Pinay’Merican is a series of personal entries about exploring identity, as a Filipino-American, an aspiring writer, and a millennial. This is also kinda sorta for my final project in Asian American Media this semester.
Yesterday, I attended an annual gala hosted by a non-profit organization catered to the Filipino community in the tri-state area. I have attended the gala a few times in the past, and the best way I could describe it is that of a fancy “senior” prom (as in, old folks in gowns and tuxedos, taking pictures and dancing). There are barely any people my age in attendance, so I often feel out-of-place. (But still lookin’ stylish~)
This is also the case for church gatherings in my community. Filipino church groups organize and host events that are designed to bring together Filipinos from different parishes in the county and network with each other. At least in these events, there are people my age, but not always because of college and work. So again, I would feel out-of-place, since I’m not away at college during those times. (I am a commuter student, so it doesn’t make a difference.)
Why do I attend these events if they make me feel uncomfortable? One reason is my obligation as a “dutiful daughter” to accompany my parents who want to attend these events. But the implicit reason, according to my mother, is to “observe the people and see how they interact–besides, you’re studying sociology, di ba? It’s also good for you as a writer.” And of course, there is that cliché in writing that authors “write what you know,” but should this come at the expense of my social comfort?
For most Filipino Americans born and/or raised in the States, we go through two distinct upbringings by our parents: the Filipino and the Catholic. But for us, they are indistinguishable. We cannot separate the masses dedicated to the Blessed Virgin or Saint Lorenzo Ruiz and the Filipino feast that follows afterward. The Simbang Gabi, which will begin in a few days, is another indication of our upbringing: the “struggle” to wake up at dawn to attend 5am mass, for nine days, in anticipation for the breakfast in the church basement or school cafeteria. (In all honesty, the food is always the incentive to go to any religious function… Any Filipino kid will tell you that!)
So for me, as an emerging Fil-Am writer, it is difficult to discuss what goes on in these events because I never viewed them as good material for my writing. I have always seen them as social obligations I needed to participate in, even if they make me feel awkward. But how many stories are out there that talk about Filipino/Catholic upbringings (in mainstream literature or media)? Should I make it my obligation, as a writer, to create such stories so that other Fil-Ams can relate to?

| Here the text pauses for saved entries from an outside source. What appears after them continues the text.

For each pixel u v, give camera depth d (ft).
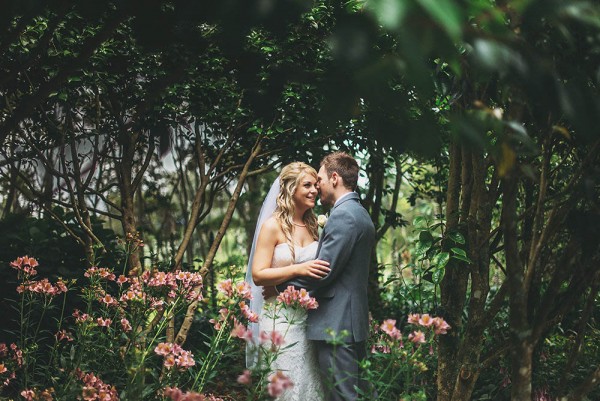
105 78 12.46
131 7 5.00
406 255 19.52
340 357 9.53
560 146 9.35
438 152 3.31
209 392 12.03
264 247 10.34
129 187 13.91
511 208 5.84
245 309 8.86
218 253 28.50
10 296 12.91
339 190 10.20
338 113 3.49
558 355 12.83
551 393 11.25
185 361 8.34
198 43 5.42
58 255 13.43
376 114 3.43
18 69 6.28
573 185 6.85
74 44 11.66
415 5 2.62
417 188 17.54
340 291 9.73
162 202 19.72
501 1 4.15
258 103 5.29
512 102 5.10
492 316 8.52
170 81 5.92
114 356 9.91
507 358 12.23
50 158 14.11
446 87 7.69
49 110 13.39
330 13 10.61
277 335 7.59
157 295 9.98
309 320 9.79
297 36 10.59
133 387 8.55
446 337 10.21
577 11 3.23
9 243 13.41
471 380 8.93
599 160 7.23
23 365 9.82
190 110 13.19
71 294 12.92
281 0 3.63
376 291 17.74
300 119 12.55
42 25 11.09
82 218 14.20
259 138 13.80
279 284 10.10
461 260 9.78
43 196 13.65
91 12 5.21
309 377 9.95
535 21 3.46
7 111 12.55
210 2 3.83
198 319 15.96
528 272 6.85
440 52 2.97
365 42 3.24
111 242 14.34
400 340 7.88
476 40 3.31
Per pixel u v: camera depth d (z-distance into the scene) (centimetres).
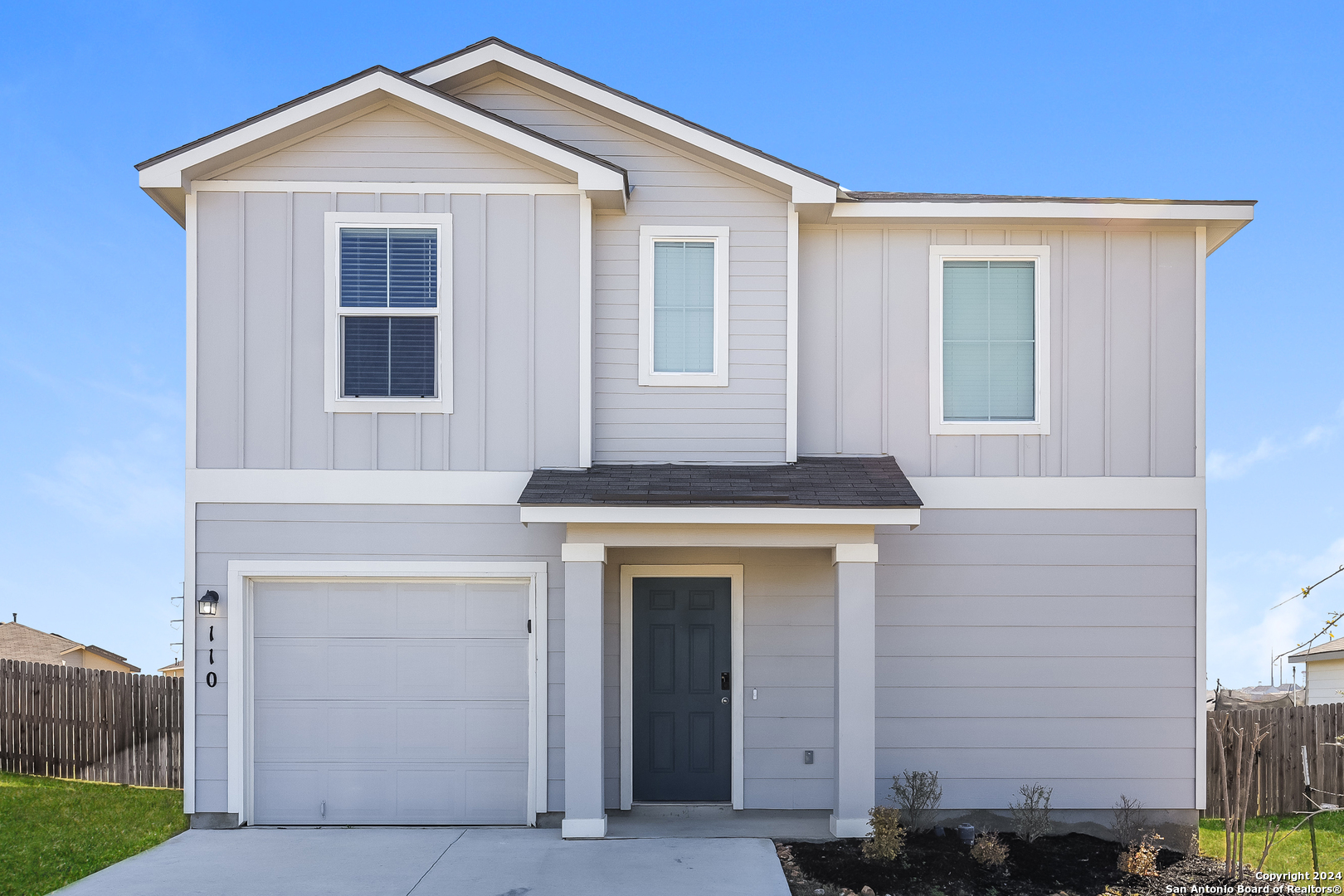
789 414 809
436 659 785
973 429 823
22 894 619
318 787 776
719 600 817
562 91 818
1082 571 811
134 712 991
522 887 614
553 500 700
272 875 639
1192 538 816
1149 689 802
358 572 778
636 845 703
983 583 809
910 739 797
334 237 790
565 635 736
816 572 809
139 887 618
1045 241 835
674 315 821
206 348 784
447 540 782
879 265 837
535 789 768
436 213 794
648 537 730
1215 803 851
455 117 771
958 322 840
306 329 788
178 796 906
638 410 812
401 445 787
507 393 792
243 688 769
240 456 780
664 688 812
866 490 730
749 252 818
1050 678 802
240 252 789
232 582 773
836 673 735
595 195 786
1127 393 826
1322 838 780
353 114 794
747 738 799
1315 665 1541
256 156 792
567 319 796
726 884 619
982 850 684
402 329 793
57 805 863
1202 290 830
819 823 764
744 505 703
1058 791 794
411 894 601
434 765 779
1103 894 635
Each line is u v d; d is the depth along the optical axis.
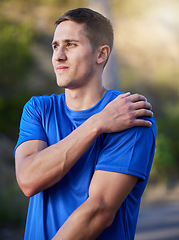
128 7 29.53
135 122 2.45
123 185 2.39
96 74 2.66
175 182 16.61
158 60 26.98
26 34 22.12
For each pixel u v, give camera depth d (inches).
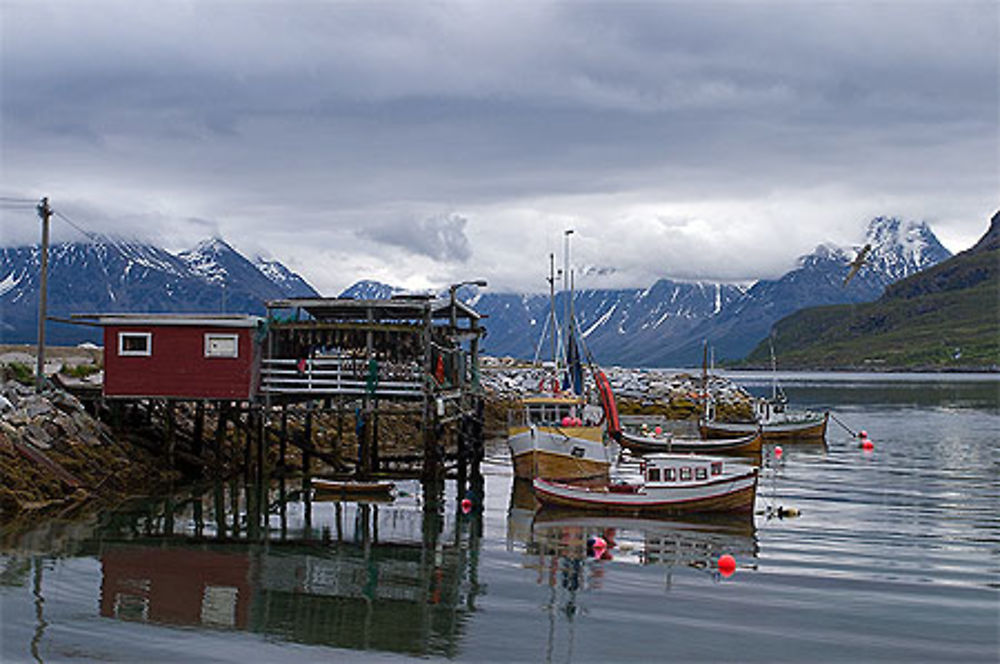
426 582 1126.4
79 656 883.4
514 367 4825.3
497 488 1825.8
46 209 1765.5
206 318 1710.1
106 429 1707.7
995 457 2480.3
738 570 1190.9
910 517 1551.4
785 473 2145.7
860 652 911.7
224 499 1599.4
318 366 1763.0
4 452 1469.0
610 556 1259.8
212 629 957.8
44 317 1749.5
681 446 2544.3
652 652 911.7
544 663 882.8
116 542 1269.7
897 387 7652.6
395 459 1975.9
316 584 1111.6
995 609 1034.7
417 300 1749.5
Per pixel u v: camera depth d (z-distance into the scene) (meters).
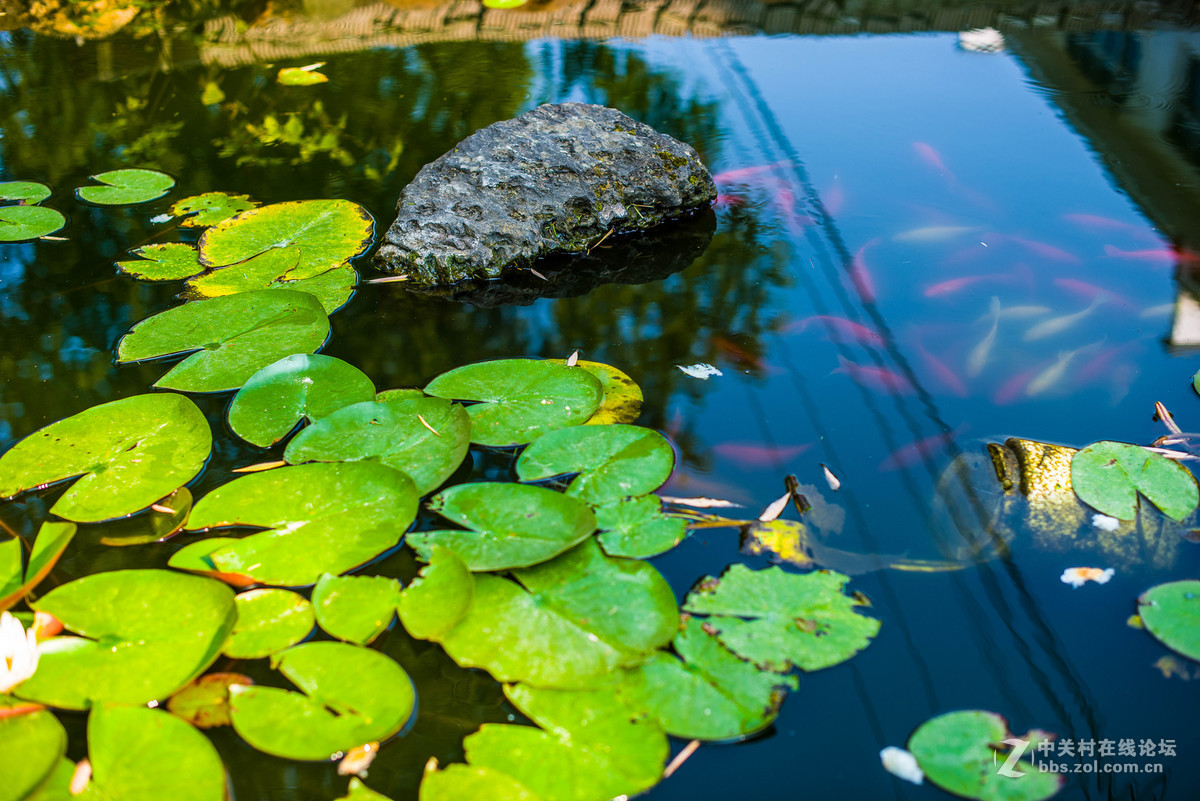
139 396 2.35
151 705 2.08
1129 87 3.09
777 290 2.54
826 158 2.83
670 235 2.66
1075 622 2.15
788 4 3.94
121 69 3.32
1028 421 2.33
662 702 2.08
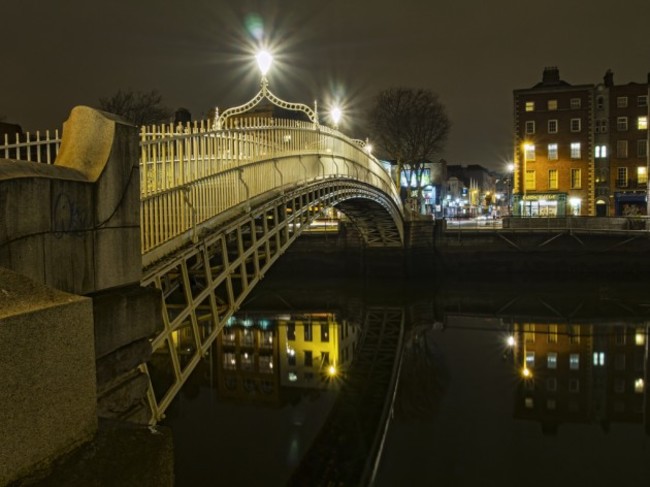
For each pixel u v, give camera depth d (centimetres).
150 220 856
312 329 2927
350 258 4509
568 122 5794
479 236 4425
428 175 8538
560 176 5819
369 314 3266
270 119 1623
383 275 4428
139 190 612
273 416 1680
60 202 479
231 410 1736
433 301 3594
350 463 1321
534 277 4303
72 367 252
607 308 3231
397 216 4059
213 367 2244
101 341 527
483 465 1297
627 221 4266
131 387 593
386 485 1206
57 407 243
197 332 1004
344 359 2392
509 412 1670
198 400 1847
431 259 4481
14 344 222
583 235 4238
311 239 4569
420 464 1317
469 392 1872
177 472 1264
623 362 2180
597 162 5772
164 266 859
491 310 3288
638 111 5669
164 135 961
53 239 470
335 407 1770
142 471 254
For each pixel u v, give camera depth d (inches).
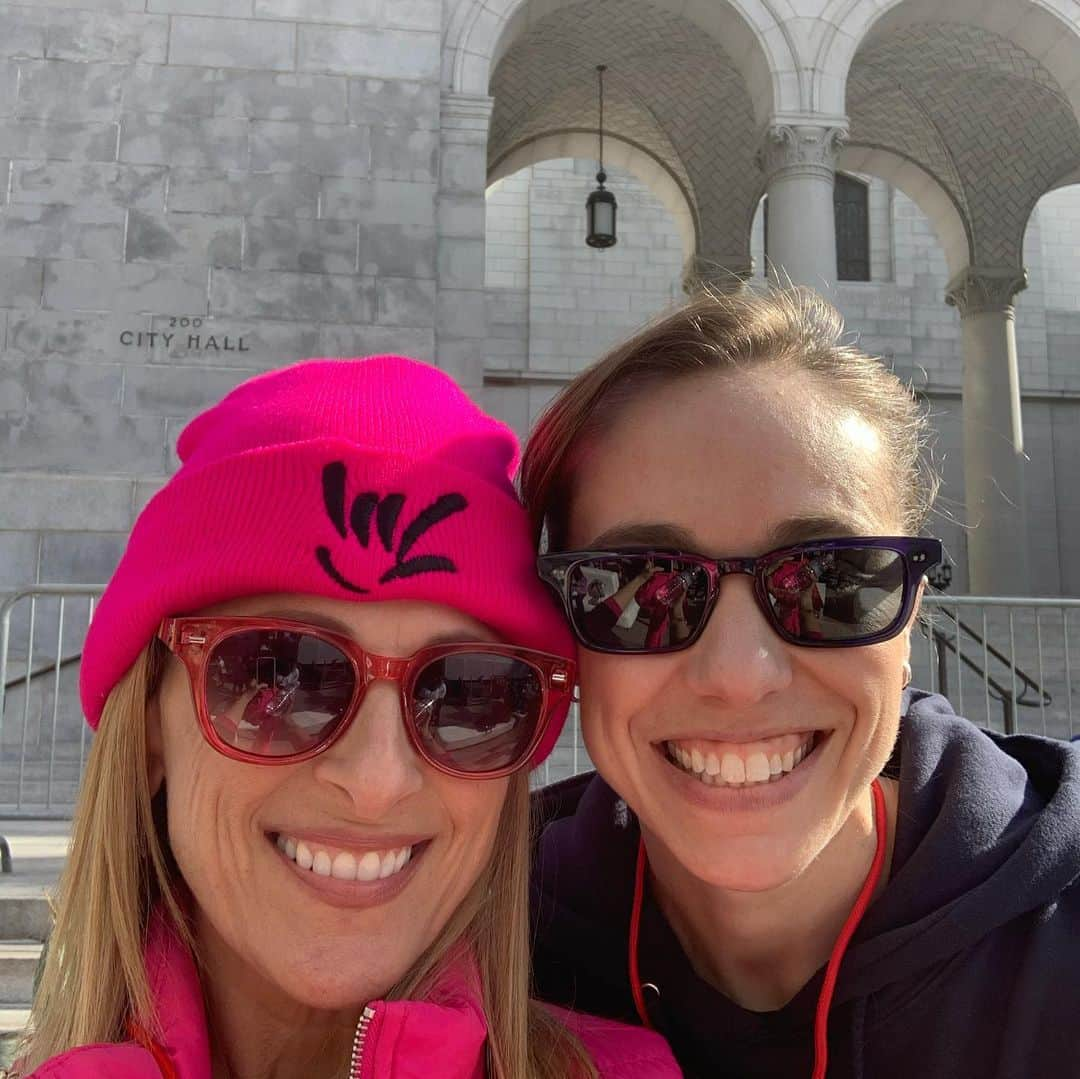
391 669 13.7
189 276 92.4
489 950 15.3
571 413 16.9
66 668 79.0
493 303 178.4
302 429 14.4
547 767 62.2
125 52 94.6
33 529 86.0
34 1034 15.4
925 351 181.0
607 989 18.9
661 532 15.5
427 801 14.2
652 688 15.4
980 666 90.0
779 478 15.3
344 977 13.6
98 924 14.3
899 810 17.5
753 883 15.2
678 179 154.6
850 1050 16.0
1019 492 141.8
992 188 148.6
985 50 128.2
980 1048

Would they feel less awkward, knowing that someone has also felt the awkwardness of attending these events?
I could tell you one thing I have noticed in these social occasions: it’s all about the tsismis, or “gossip”. From the titas speaking in their fast-paced, boisterous accents to the dads chuckling in their baritone voices, everyone is doing tsismis. It’s told in their mix of Tagalog and English (and sometimes in other Filipino dialects). Even the older kids are doing tsismis, talking about other Filipino kids they know in the community. It is the tsismis that connects everyone; it’s what brings people together, as a community, and keep the connections strong and tight-knit. But for the wallflowers like myself, we don’t get the appeal of tsismis. We find ourselves out-of-the-loop and end up being the “oddball Filipinos” who don’t participate much in these social events.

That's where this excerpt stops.